The first source coincides with the galaxy 2MASX J12320498-1056010,
the XRT position (Cummings et al.; GCN 17268) and the bright source at
4.9 GHz (van der Horst et al.; GCN 17286). The 9.8 GHz flux density is
3.15 +/- 0.02 milliJy which translates to nuLnu ~ 1.5e40 erg/s (at
z=0.134; Levan et al.; GCN 17281), consistent with the interpretation
that this source is an AGN (Fong et al.; GCN 17285).

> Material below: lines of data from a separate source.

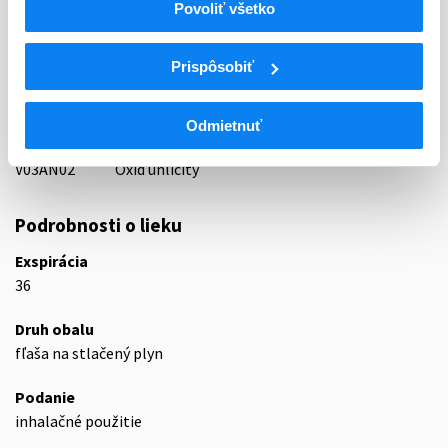
Povoliť všetko
87 - VARIA I
ATC
Prispôsobiť
V
Rôzne (vária)
V03
Všetky ostatné liečivá
V03A
Všetky ostatné liečivá
Odmietnuť
V03AN
Medicinálne plyny
V03AN02
Oxid uhličitý
Podrobnosti o lieku
Exspirácia
36
Druh obalu
fľaša na stlačený plyn
Podanie
inhalačné použitie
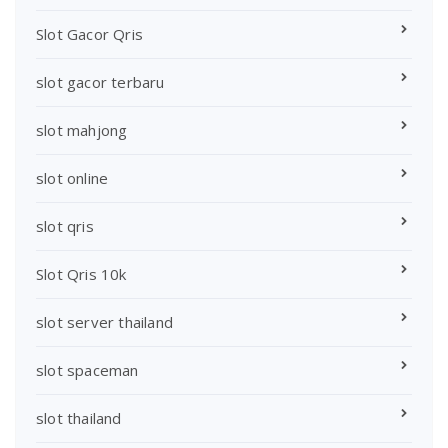
Slot Gacor Qris
slot gacor terbaru
slot mahjong
slot online
slot qris
Slot Qris 10k
slot server thailand
slot spaceman
slot thailand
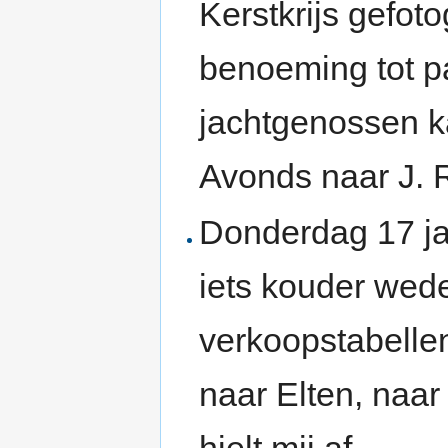
Kerstkrijs gefot
benoeming tot p
jachtgenossen k
Avonds naar J. Re
Donderdag 17 ja
iets kouder wed
verkoopstabelle
naar Elten, naa
hielt mij af.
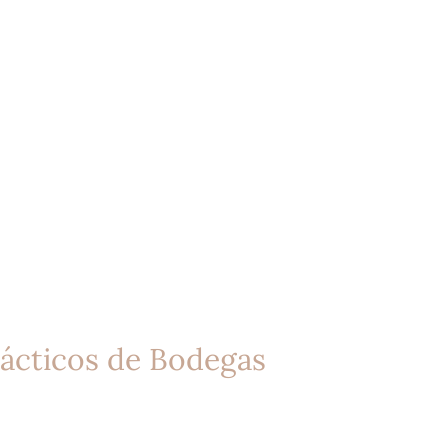
rácticos de Bodegas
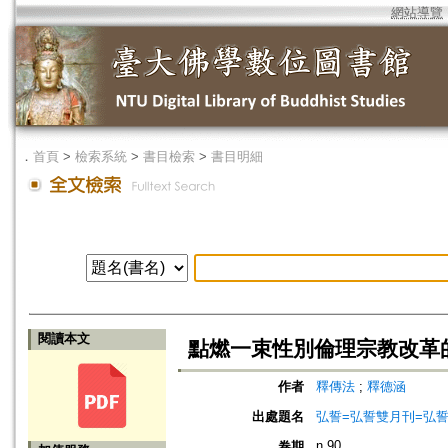
網站導覽
．
首頁
>
檢索系統
>
書目檢索
>
書目明細
閱讀本文
點燃一束性別倫理宗教改革
作者
釋傳法
;
釋德涵
出處題名
弘誓=弘誓雙月刊=弘
n.90
卷期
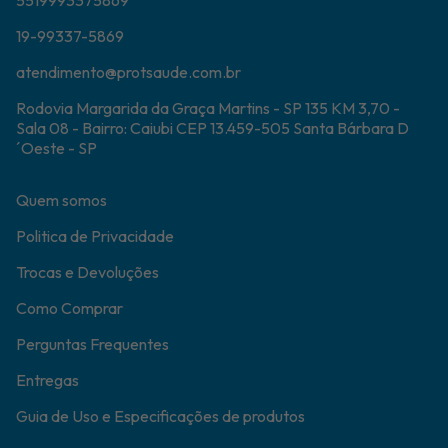
5519993375869
19-99337-5869
atendimento@protsaude.com.br
Rodovia Margarida da Graça Martins - SP 135 KM 3,70 -
Sala 08 - Bairro: Caiubi CEP 13.459-505 Santa Bárbara D
´Oeste - SP
Quem somos
Politica de Privacidade
Trocas e Devoluções
Como Comprar
Perguntas Frequentes
Entregas
Guia de Uso e Especificações de produtos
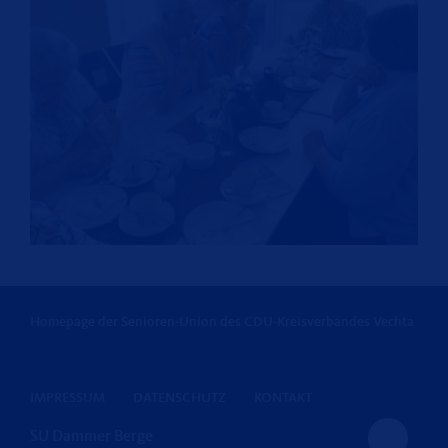
Homepage der Senioren-Union des CDU-Kreisverbandes Vechta
IMPRESSUM
DATENSCHUTZ
KONTAKT
SU Dammer Berge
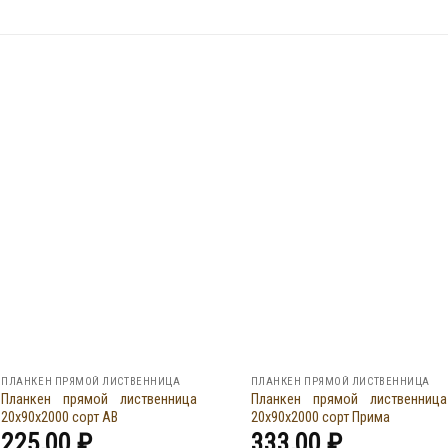
ПЛАНКЕН ПРЯМОЙ ЛИСТВЕННИЦА
ПЛАНКЕН ПРЯМОЙ ЛИСТВЕННИЦА
Планкен прямой лиственница
Планкен прямой лиственница
20x90x2000 сорт АВ
20x90x2000 сорт Прима
225,00
₽
333,00
₽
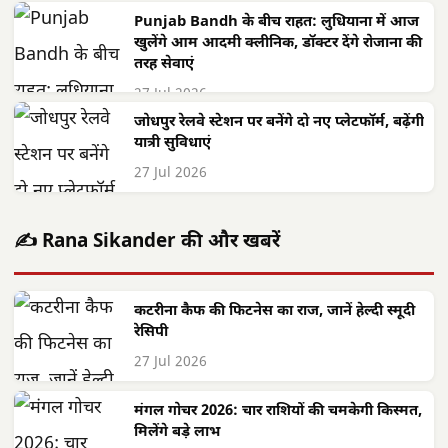
Punjab Bandh के बीच राहत: लुधियाना में आज
खुलेंगे आम आदमी क्लीनिक, डॉक्टर देंगे रोजाना की
तरह सेवाएं
27 Jul 2026
जोधपुर रेलवे स्टेशन पर बनेंगे दो नए प्लेटफॉर्म, बढ़ेंगी
यात्री सुविधाएं
27 Jul 2026
✍️ Rana Sikander की और खबरें
कटरीना कैफ की फिटनेस का राज, जानें हेल्दी स्मूदी
रेसिपी
27 Jul 2026
मंगल गोचर 2026: चार राशियों की चमकेगी किस्मत,
मिलेंगे बड़े लाभ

The second, fainter source is located at:

RA(J2000) = 12:32:08.19
Dec(J2000) = -10:56:14.2

with an uncertainty of 1" in each coordinate, and coincides with the
WSRT position (van der Horst et al.; GCN 17286). This
source has a 9.8 GHz flux density of 0.45 +/- 0.01 milliJy. Assuming a
single power law between 4.9 and 9.8 GHz, we calculate a spectral
index of -1.13 +/- 0.25 for this source. We note that there is no
optical source at this position in our Magellan r-band observations
(Fong et al.; GCN 17285) or in deeper r-band imaging we
obtained with Gemini-South/GMOS (17x90-sec) at 5.67 days post-burst.

We do not detect any other radio sources within the BAT position to a
3-sigma limit of 27 microJy.

We thank the VLA staff for quickly executing these observations."